Information Security Engineer

Oneida Innovations Group is a tribally owned enterprise of the Oneida Indian Nation, an innovative and experienced Indian Nation owning and operating several multifaceted business enterprises, each focused on delivering exceptional customer experiences and service.

Many IT services companies approach cyber solutions from a technological standpoint. Our coming of age in the casino gaming and hospitality industry - complex security and regulated environments - supporting New York's most awarded resort and casino means our approach is not only sophisticated but also highly customer-centric.

We don't just take care of problems. We seek out ways to anticipate and prevent them. We don't just improve connectivity. We constantly strive to make connecting safer and in doing so, more accessible. And we do so as IT professionals, as trusted allies and as partners in your success.

Come join our team as we are currently seeking an Information Security Engineer to join our group!

Summary: The Security Engineer's role is to ensure the security of all information that is digitally transmitted or at-rest within Turning Stone Enterprises; and ensure the secure operation of in-house computer systems, servers, and network connections. This includes managing the logs from servers, switches, endpoints and firewalls, scrutinizing network traffic, reviewing and recommending upgrades, and troubleshooting all security issues.

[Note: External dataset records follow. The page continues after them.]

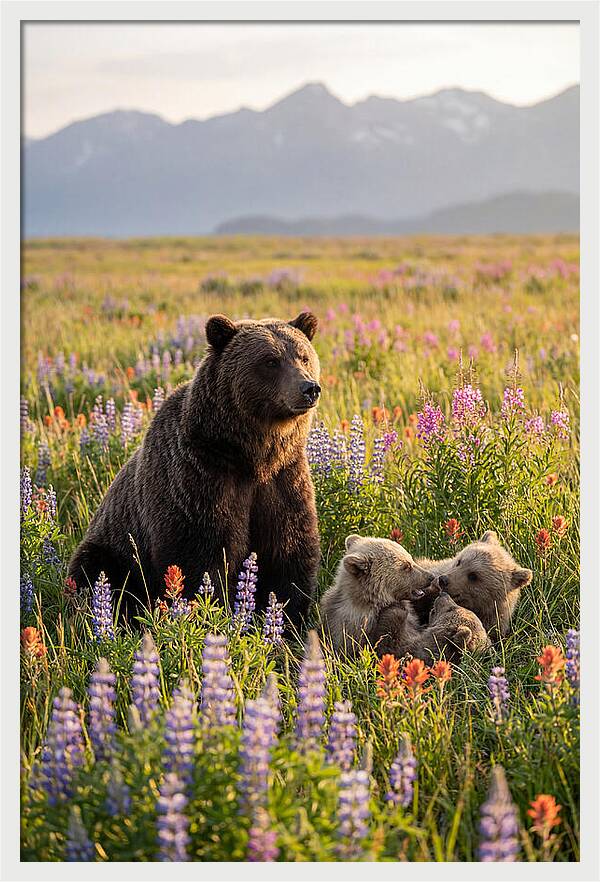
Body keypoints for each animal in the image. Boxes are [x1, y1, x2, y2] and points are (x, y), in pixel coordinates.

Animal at [68, 311, 322, 630]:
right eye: (270, 361)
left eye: (303, 356)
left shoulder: (284, 479)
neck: (251, 455)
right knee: (99, 575)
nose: (309, 388)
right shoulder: (199, 478)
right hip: (112, 548)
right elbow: (200, 556)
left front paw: (288, 624)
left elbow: (289, 552)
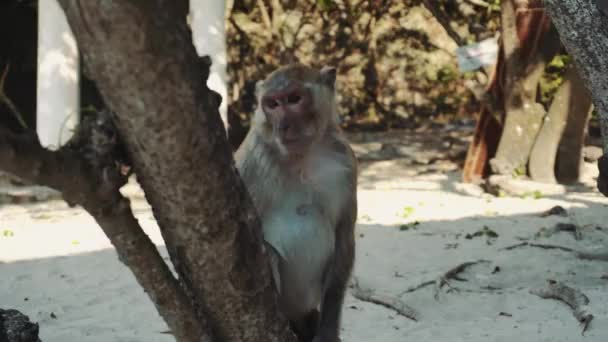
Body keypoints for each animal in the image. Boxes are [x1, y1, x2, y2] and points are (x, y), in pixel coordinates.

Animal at [233, 64, 356, 342]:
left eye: (294, 99)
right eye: (272, 104)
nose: (283, 125)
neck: (301, 156)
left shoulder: (346, 162)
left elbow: (343, 236)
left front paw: (328, 332)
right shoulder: (250, 158)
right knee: (269, 253)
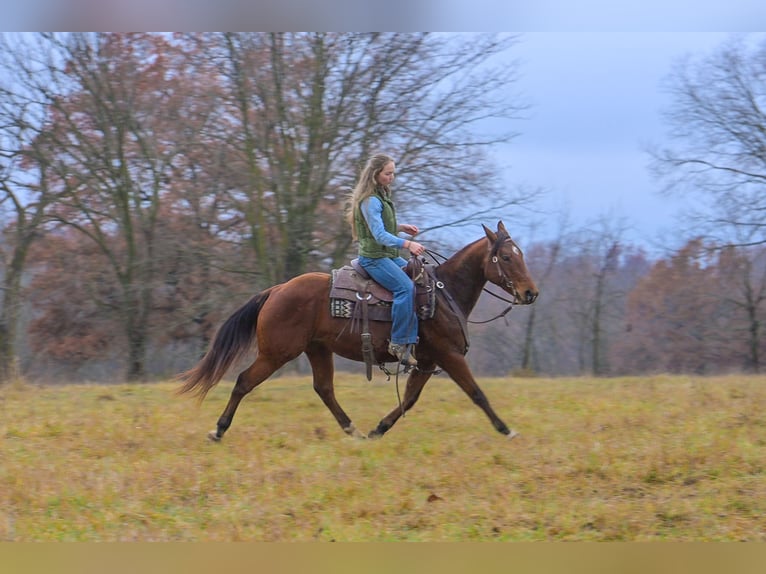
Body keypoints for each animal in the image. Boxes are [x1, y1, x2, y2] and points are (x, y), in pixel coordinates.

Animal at [176, 220, 538, 440]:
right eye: (507, 257)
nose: (530, 293)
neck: (443, 293)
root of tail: (276, 290)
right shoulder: (448, 355)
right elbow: (476, 393)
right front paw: (506, 429)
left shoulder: (426, 361)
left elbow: (410, 398)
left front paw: (379, 429)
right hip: (277, 353)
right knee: (243, 382)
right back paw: (219, 430)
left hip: (317, 349)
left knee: (324, 388)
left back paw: (353, 431)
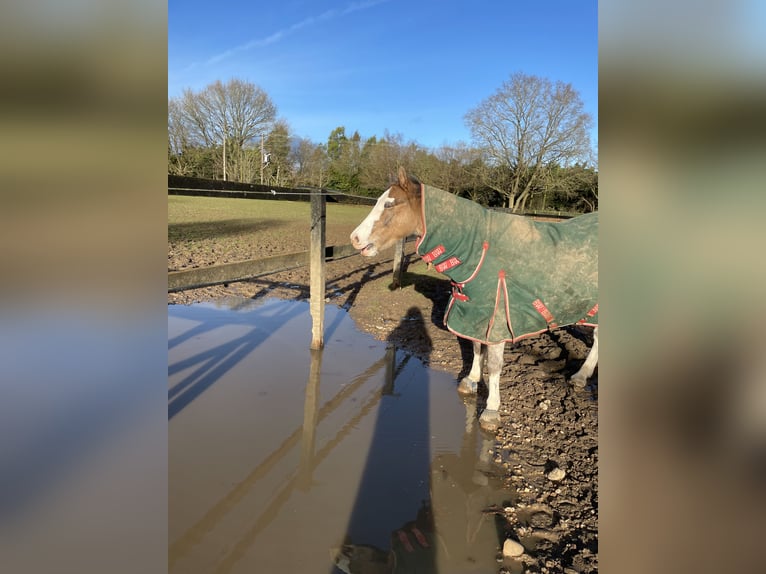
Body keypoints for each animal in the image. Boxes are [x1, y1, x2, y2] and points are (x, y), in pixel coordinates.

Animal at [354, 168, 600, 432]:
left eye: (389, 204)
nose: (354, 238)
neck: (480, 252)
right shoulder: (475, 312)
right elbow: (475, 347)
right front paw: (471, 380)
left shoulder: (497, 316)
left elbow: (494, 365)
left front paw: (491, 410)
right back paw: (581, 377)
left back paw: (581, 376)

Duties & Responsibilities:

• Effectively deploy, manage and maintain all security systems and their corresponding or associated software; e.g. firewalls, Multi-factor authentication systems, cryptographic systems, endpoint protection, multi-factor applications, and SIEMs.
• Develop, implement, maintain, and oversee the enforcement of information security policies, procedures, and associated plans based on industry-standard best practices.
• Regularly assess the configuration of enterprise firewalls, ensuring both security and functionality.
• Assist in the design and implementation of a disaster recovery plan for all enterprise-based systems and software applications.
• Manage security for the network, which includes web sites, intranet, e-mail, and other communications systems.
• Assist in the design of, and/or oversee penetration testing of all systems.
• Monitor all system logs for unusual or suspicious activity. Interpret activity and make recommendations for resolution. Escalate issues appropriately as they are discovered.
• Manage and escalate mitigations in the event of a breach.
• Assess and provide recommendations for any security reconfigurations (minor or significant)
• Conduct research on emerging products, services, protocols, and standards in support of security enhancement and development efforts.
• Test new security software and/or technologies.
• Provides on-call security support to end-users.

Minimum Requirements:

• Degree in the field of Computer Science; and/or 5 years equivalent work experience.
• Certification in Certified Information Systems Security Professional (CISSP), SANS certifications
• Demonstrate broad knowledge of firewalls, intrusion detection systems, anti-virus software, data encryption, and other industry-standard techniques and practices.
• Possesses in-depth technical knowledge of networking in an enterprise environment.
• Must understand and have worked with RMF.
• Experience with HIPAA, NIST, PCI-DSS, and other regulations.
• Demonstrate a high level of analytical and problem-solving abilities.
• Demonstrate the ability to conduct research into security issues and products as required.
• Must have strong interpersonal and oral communication skills.
• Must have strong organizational skills.
• Must possess a strong attention to detail.
• Must be able to effectively prioritize and execute tasks in a high-pressure environment.
• Must have experience working in a team-oriented, collaborative environment.

Oneida Innovations Group is an equal opportunity employer and will consider all qualified applicants for employment without regard to race, color, religion, sex, national origin, age, disability, marital status, veteran status, sexual orientation, gender identity, genetic information or any other protected characteristic under applicable law.